Вспомнила тот день, когда впервые хотела признаться Паше в своих чувствах. Это было в прошлом году, летом после второго курса. Я накатала длинное письмо, в котором подробно расписала, что чувствую к лучшему другу. А еще купила в книжном красивый конверт-открытку с яркими красными сердцами. Черным жирным маркером подписала: «От Полины Ковалевой», чтобы Паша сразу понял серьезность моих намерений. Сказать обо всем в лоб сложно, а вот оставить послание…
Пашка в то время вместе с приятелями готовился к предстоящим соревнованиям по серфингу. Я пробралась в небольшое помещение, где находилась раздевалка, чтобы оставить свое письмо в сумке Долгих. Из-за обилия разбросанных по комнате вещей и рюкзаков совсем растерялась. А когда из открытого окна сквозь шелест волн донеслись мужские голоса и смех, совсем в панику ударилась. В первую попавшуюся сумку признание в любви не всунешь (вдруг не тому подброшу?), а быть застуканной в раздевалке ребят – та еще перспектива.
Я не нашла ничего разумнее, чем вылезть в окно – слава богу, первый этаж. Вторую ногу над подоконником занесла как раз под скрип двери.
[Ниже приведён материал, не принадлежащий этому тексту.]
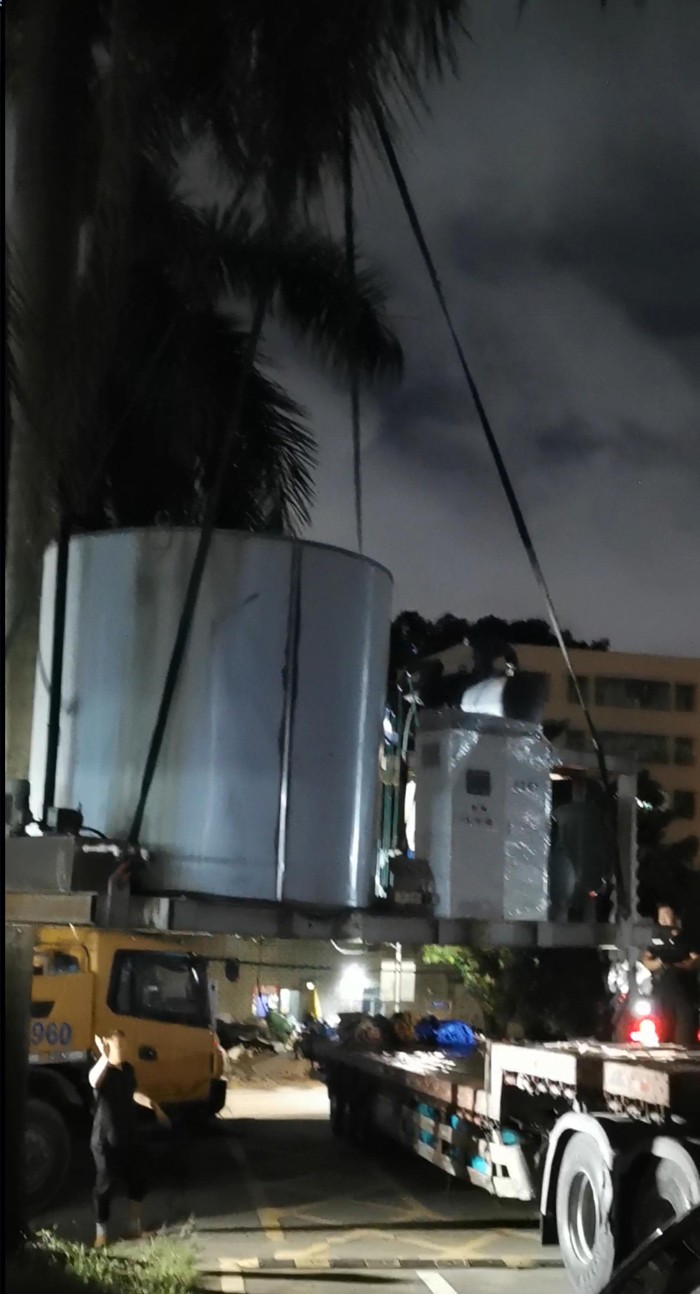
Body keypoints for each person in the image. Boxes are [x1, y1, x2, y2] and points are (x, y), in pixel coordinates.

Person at [89, 1029, 170, 1248]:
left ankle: (134, 1228)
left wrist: (153, 1105)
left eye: (125, 1045)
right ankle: (101, 1235)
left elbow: (132, 1092)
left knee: (138, 1180)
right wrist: (104, 1056)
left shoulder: (127, 1069)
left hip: (128, 1134)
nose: (124, 1049)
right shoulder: (100, 1071)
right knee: (104, 1186)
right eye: (119, 1045)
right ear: (108, 1045)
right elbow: (95, 1082)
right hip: (105, 1140)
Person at [642, 905, 699, 1046]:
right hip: (661, 988)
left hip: (681, 988)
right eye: (660, 916)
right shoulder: (656, 941)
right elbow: (646, 961)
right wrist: (660, 962)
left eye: (666, 914)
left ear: (675, 918)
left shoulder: (685, 939)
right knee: (661, 1030)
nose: (663, 919)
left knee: (683, 1033)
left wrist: (683, 965)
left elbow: (696, 959)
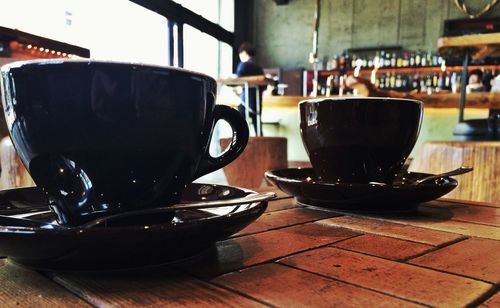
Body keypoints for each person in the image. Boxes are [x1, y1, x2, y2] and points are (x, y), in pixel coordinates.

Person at [236, 42, 265, 136]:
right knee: (258, 129)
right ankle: (261, 148)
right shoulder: (259, 68)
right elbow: (264, 87)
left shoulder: (243, 65)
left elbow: (238, 80)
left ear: (243, 53)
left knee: (239, 126)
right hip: (257, 103)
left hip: (246, 103)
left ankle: (241, 144)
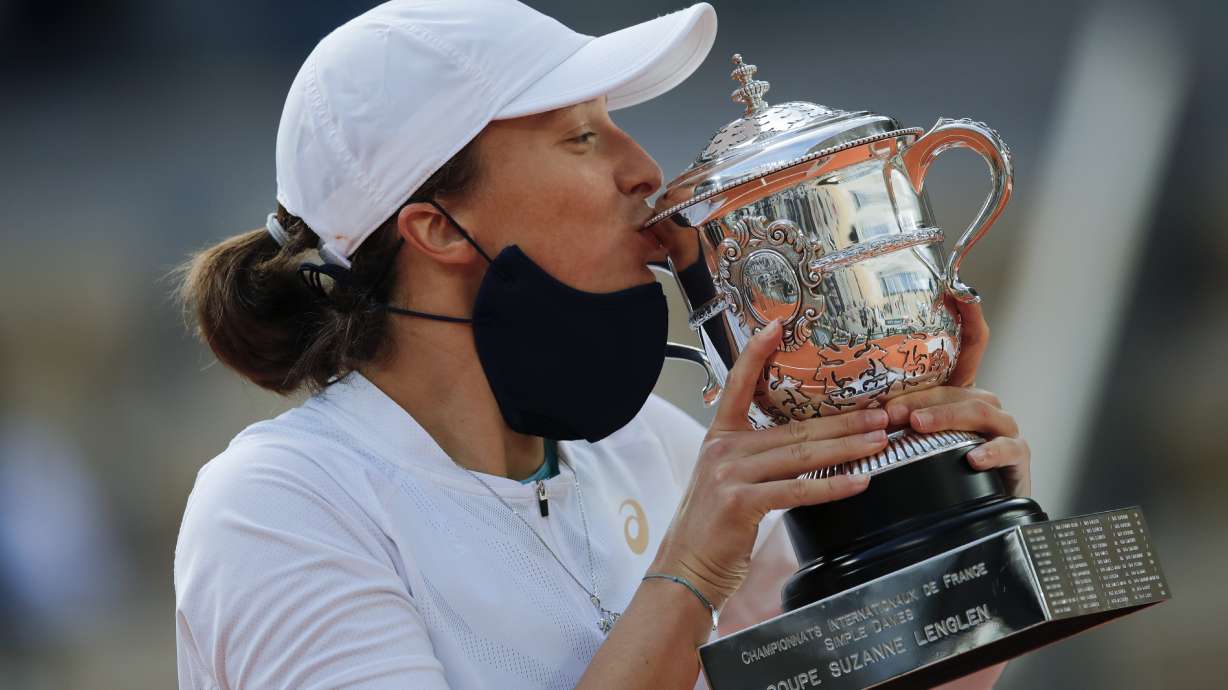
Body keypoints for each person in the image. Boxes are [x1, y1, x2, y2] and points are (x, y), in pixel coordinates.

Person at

Хохот парней резко стих, а за моей спиной раздался растерянный Пашкин голос:
– Ковалева?
Я, не оборачиваясь, сиганула вниз, взмахнув на прощание собранным на макушке высоким хвостом. Приземлилась на песок и со скоростью света понеслась по пустому утреннему пляжу.
– Полина! – кричал вслед Пашка, который выпрыгнул вслед за мной из окна.
Бежать дальше было бессмысленно, все равно Долгих догонит в два счета. Я притормозила и резко обернулась.
– Ну чего тебе? – раздраженно воскликнула я, будто Пашка отвлекал меня от чего-то важного, например от позорного побега из мужской раздевалки.
Я уставилась на друга. На Пашке был черный гидрокостюм, который подчеркивал его идеальную фигуру, влажные волосы взъерошены, капли морской воды стекают по загорелым скулам. Долгих смотрел на меня, щурясь от утренних лучей.
– Ты чего у нас шныряла? – задал вопрос Пашка, сверкнув белоснежной улыбкой.
– Я не шныряла! – Позабыв о конверте, я сложила руки на груди.
– Что там у тебя? – тут же заметил послание Паша.
– Ничего! – от охватившего меня ужаса заверещала я, спрятала конверт за спину и отскочила назад.
– Ай, да ладно! – захохотал Пашка, протянув ко мне руки. – Полианна, покажи? Сердечки какие-то…
Я продолжала скакать по пляжу, пряча конверт. Паша поймал меня и зачем-то повалил на песок. Наверное, для того чтобы дезориентировать.
– Ну покажи! Покажи! – Пашка хрипло смеялся над ухом, а сердце мое стучало так громко, что я даже не слышала шума волн. – Чего ты так испугалась?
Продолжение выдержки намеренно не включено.